Note that we haven't done anything with caldac[3]. It clearly
does something useful, but until we attempt a coarse calibration,
it's not certain what it does. It turns out to be a fine postgain
adjustment.
In this example, there doesn't appear to be a caldac that affects
unipolar zero offset, so it will not be used in the final function:
void cal_ni_pci_mio_16xe_10(void)
{
postgain_cal(ni_zero_offset_low, ni_zero_offset_high, 2);
cal1(ni_zero_offset_high, 8);
cal1(ni_reference_low, 0);
cal1(ni_reference_low, 1);
}
There are a number of functions that are useful for optimizing a
given caldac, each optimized for different cases. The inconsistently
named postgain_cal() and cal1() measure the observable(s) at a
number of points throughout the entire caldac range, and then do a
linear fit to determine the optimum value for caldac. These functions
are good if the caldac dependence is strictly linear. They are also
useful if the target value for the observable is at the endpoint of
the measurable range, as when measuring unipolar zero offset, since
the functions automatically compensate for bad input values.
The function cal_fine() is useful for fine-tuning of the results of
cal1(), especially if the dependence is close, but not quite linear.
The goodness of the linear fit is quantified by the S_min value in the
log -- an S_min value that is approximately the same (within a factor
of 2 or 3) as dof (degrees of freedom) indicates a good fit.

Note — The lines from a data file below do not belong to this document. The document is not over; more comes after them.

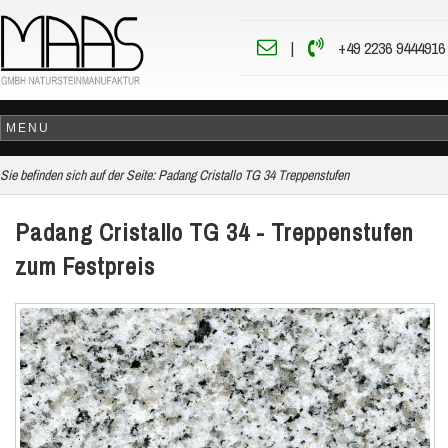
|
+49 2236 9444916
Sie befinden sich auf der Seite:
Padang Cristallo TG 34 Treppenstufen
Padang Cristallo TG 34 - Treppenstufen
zum Festpreis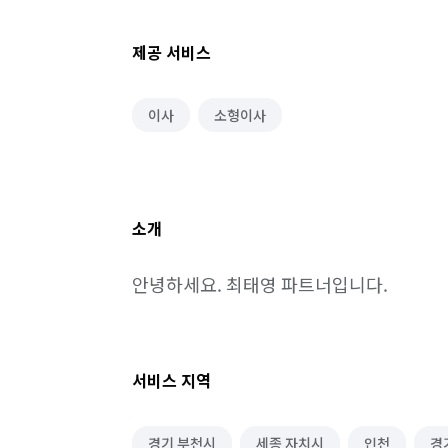
제공 서비스
이사
소형이사
소개
안녕하세요. 최태영 파트너입니다.
서비스 지역
경기 부천시
세종 자치시
인천
경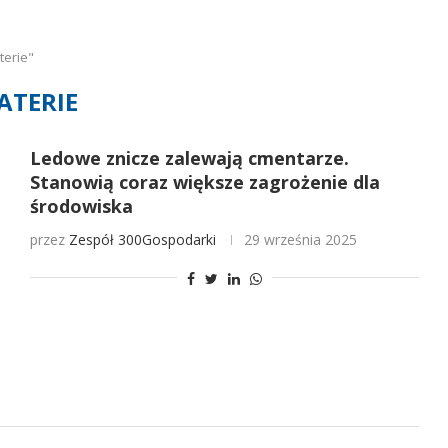
terie"
ATERIE
Ledowe znicze zalewają cmentarze.
Stanowią coraz większe zagrożenie dla
środowiska
przez
Zespół 300Gospodarki
29 września 2025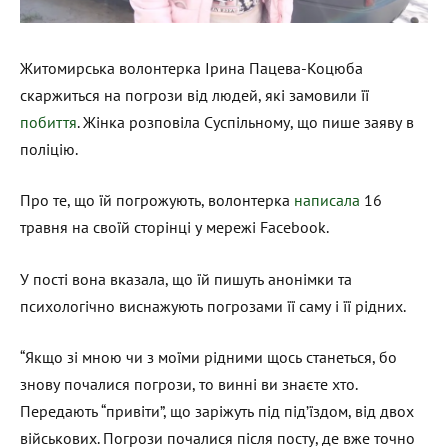
Житомирська волонтерка Ірина Пацева-Коцюба
скаржиться на погрози від людей, які замовили її
побиття
. Жінка розповіла Суспільному, що пише заяву в
поліцію.
Про те, що їй погрожують, волонтерка
написала
16
травня на своїй сторінці у мережі Facebook.
У пості вона вказала, що їй пишуть анонімки та
психологічно виснажують погрозами її саму і її рідних.
“Якщо зі мною чи з моїми рідними щось станеться, бо
знову почалися погрози, то винні ви знаєте хто.
Передають “привіти”, що заріжуть під під’їздом, від двох
військових. Погрози почалися після посту, де вже точно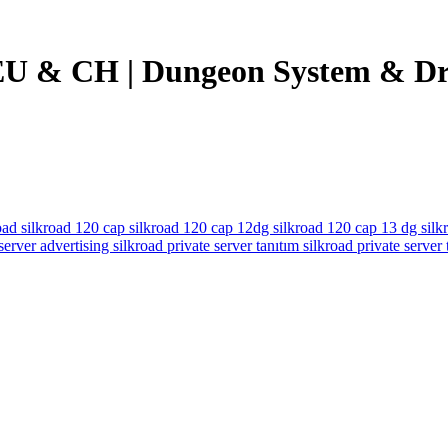
EU & CH | Dungeon System & Dr
road
silkroad 120 cap
silkroad 120 cap 12dg
silkroad 120 cap 13 dg
silk
 server advertising
silkroad private server tanıtım
silkroad private server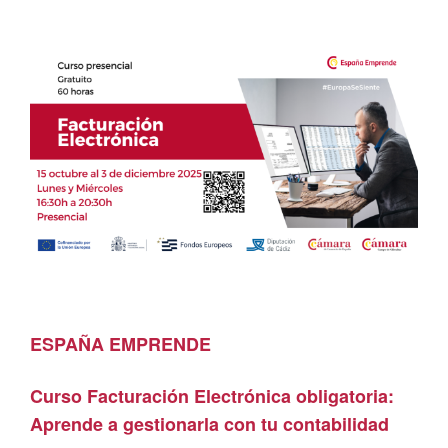
ESPAÑA EMPRENDE
Curso Facturación Electrónica obligatoria:
Aprende a gestionarla con tu contabilidad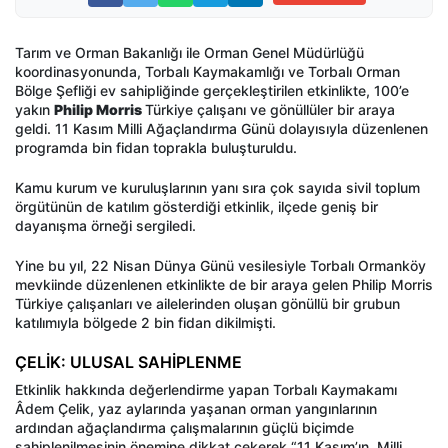
Tarım ve Orman Bakanlığı ile Orman Genel Müdürlüğü
koordinasyonunda, Torbalı Kaymakamlığı ve Torbalı Orman
Bölge Şefliği ev sahipliğinde gerçekleştirilen etkinlikte, 100’e
yakın
Philip Morris
Türkiye çalışanı ve gönüllüler bir araya
geldi. 11 Kasım Milli Ağaçlandırma Günü dolayısıyla düzenlenen
programda bin fidan toprakla buluşturuldu.
Kamu kurum ve kuruluşlarının yanı sıra çok sayıda sivil toplum
örgütünün de katılım gösterdiği etkinlik, ilçede geniş bir
dayanışma örneği sergiledi.
Yine bu yıl, 22 Nisan Dünya Günü vesilesiyle Torbalı Ormanköy
mevkiinde düzenlenen etkinlikte de bir araya gelen Philip Morris
Türkiye çalışanları ve ailelerinden oluşan gönüllü bir grubun
katılımıyla bölgede 2 bin fidan dikilmişti.
ÇELİK: ULUSAL SAHİPLENME
Etkinlik hakkında değerlendirme yapan Torbalı Kaymakamı
Âdem Çelik, yaz aylarında yaşanan orman yangınlarının
ardından ağaçlandırma çalışmalarının güçlü biçimde
sahiplenilmesinin önemine dikkat çekerek “11 Kasım’ın, Milli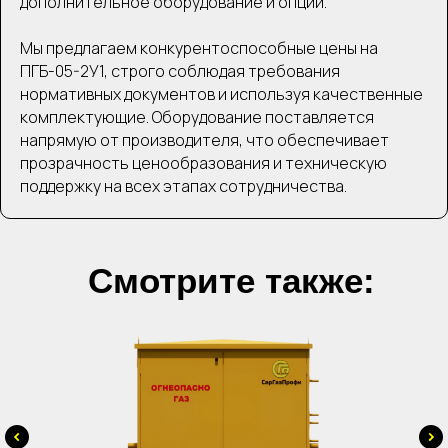
дополнительное оборудование и опции.
Мы предлагаем конкурентоспособные цены на
ПГБ-05-2У1, строго соблюдая требования
нормативных документов и используя качественные
комплектующие. Оборудование поставляется
напрямую от производителя, что обеспечивает
прозрачность ценообразования и техническую
поддержку на всех этапах сотрудничества.
Смотрите также: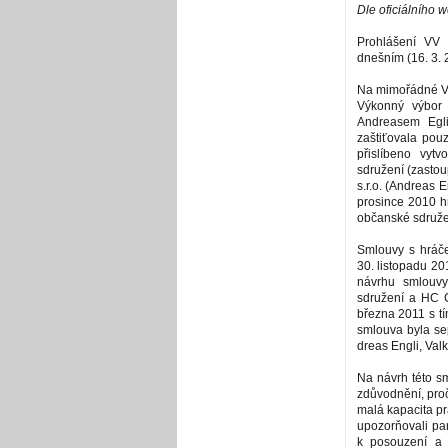
Dle oficiálního 
Prohlášení VV 
dnešním (16. 3.
Na mimořádné Va
Výkonný výbor 
Andreasem Egli
zaštiťovala pou
přislíbeno vyt
sdružení (zasto
s.r.o­. (Andreas 
prosince 2010 hr
občanské sdružen
Smlouvy s hráč
30. listopadu 20
návrhu smlouv
sdružení a HC Ch
března 2011 s t
smlouva byla se
dreas Engli, Valk
Na návrh této sm
zdůvodnění, pro
malá kapacita pr
upozorňovali pa
k posouzení a 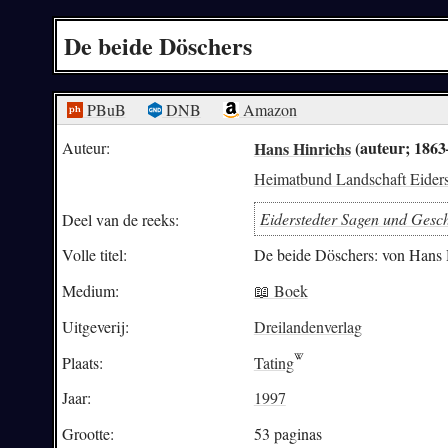
De beide Döschers
PBuB
DNB
Amazon
Hans Hinrichs
(auteur; 1863
Auteur:
Heimatbund Landschaft Eiders
Eiderstedter Sagen und Gesc
Deel van de reeks:
Volle titel:
De beide Döschers: von Hans 
Medium:
📖 Boek
Uitgeverij:
Dreilandenverlag
Plaats:
Tating
Jaar:
1997
Grootte:
53 paginas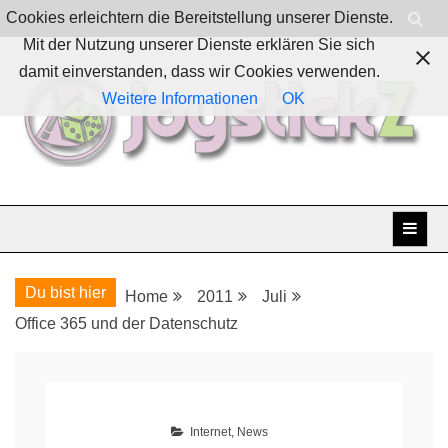
Skip
Cookies erleichtern die Bereitstellung unserer Dienste.
to
Mit der Nutzung unserer Dienste erklären Sie sich
content
damit einverstanden, dass wir Cookies verwenden.
Weitere Informationen
OK
Boardgames, games and everything Geek
JoystickZ
Du bist hier
Home
2011
Juli
Office 365 und der Datenschutz
Internet
,
News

An S_min
value that is about 10 times dof indicates that fine tuning is probably
necessary. An S_min value that is many orders of magnitude larger than
dof indicates that linear fitting should not be used.
The functions cal_binary() and cal_postgain_binary() are used when
the caldac dependence is highly non-linear. It does a binary search
in the range of the caldac to find a decent value. Once a decent
value is found, cal_fine() should be used, since the caldac dependence
should be relatively linear in a small range around that value.